I don’t understand pink sports equipment. Actually, I do understand it — and I don’t like it. I hate how pink baseball gloves and pink shin guards and pink basketballs limit who can (and by can, I mean “likely will”) play with them. Pink is meant to segregate kids, to ensure boys don’t go roughing up the deliciously delicate little pink-mitted girls. There’s something so mocking about, say, a pink hockey stick. It’s like, “ha, ha, check it out … a girl playing hockey. A girl!”
So I love — just love! — St. Louis Athletica goalkeeper Hope Solo’s reaction to a pink soccer jersey that had been specially designed by Puma for the Women’s Professional Soccer league’s first season.
She wouldn’t wear it.
From the August Atlantic monthly:
“They go and make this padded goalkeeper jersey and it’s hot pink—it just looks girly, it looks juvenile, it doesn’t look professional,” she told me one afternoon as we sat on a bench in an empty Harvard Stadium, where her team had just finished practicing for its game the next day against the Boston Breakers. “And so I said, There’s no way in hell I’m wearing this.'”
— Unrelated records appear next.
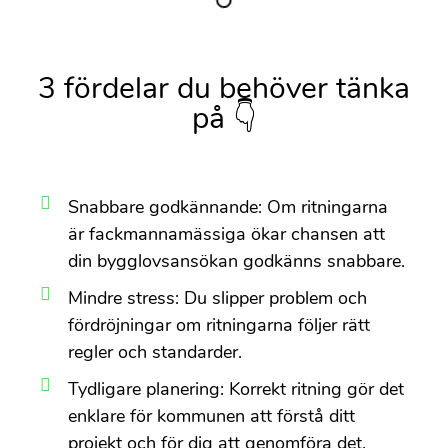
3 fördelar du behöver tänka
på 👇
Snabbare godkännande: Om ritningarna
är fackmannamässiga ökar chansen att
din bygglovsansökan godkänns snabbare.
Mindre stress: Du slipper problem och
fördröjningar om ritningarna följer rätt
regler och standarder.
Tydligare planering: Korrekt ritning gör det
enklare för kommunen att förstå ditt
projekt och för dig att genomföra det.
Uniform pickiness, according to the article, isn’t Solo’s only bad-girl trait. The player, who has been called the world’s greatest goalkeeper, is a loudmouth, showboat, jerk of an athlete who swaggers and a makes her teammates mad and is bringing a bit of edge to women’s soccer, which, let’s face it, sorely needs it.
Solo knows she rubs a lot of people the wrong way but doesn’t see why she should stop. Cocky male professional athletes are more than tolerated by their organizations. And no matter how bad they get, they always seems to have a large fan base. Solo gets that. She doesn’t need people to like her.
“For some reason, people want to think that we’re girls next door, who all get along and go shopping at the mall together,” she told me. “Treat us like professional athletes.”
Finally, a bad girl who gets attention for something besides a drug problem, pole dancing or going pantsless!
Ha, ha, a girl getting booed. A girl!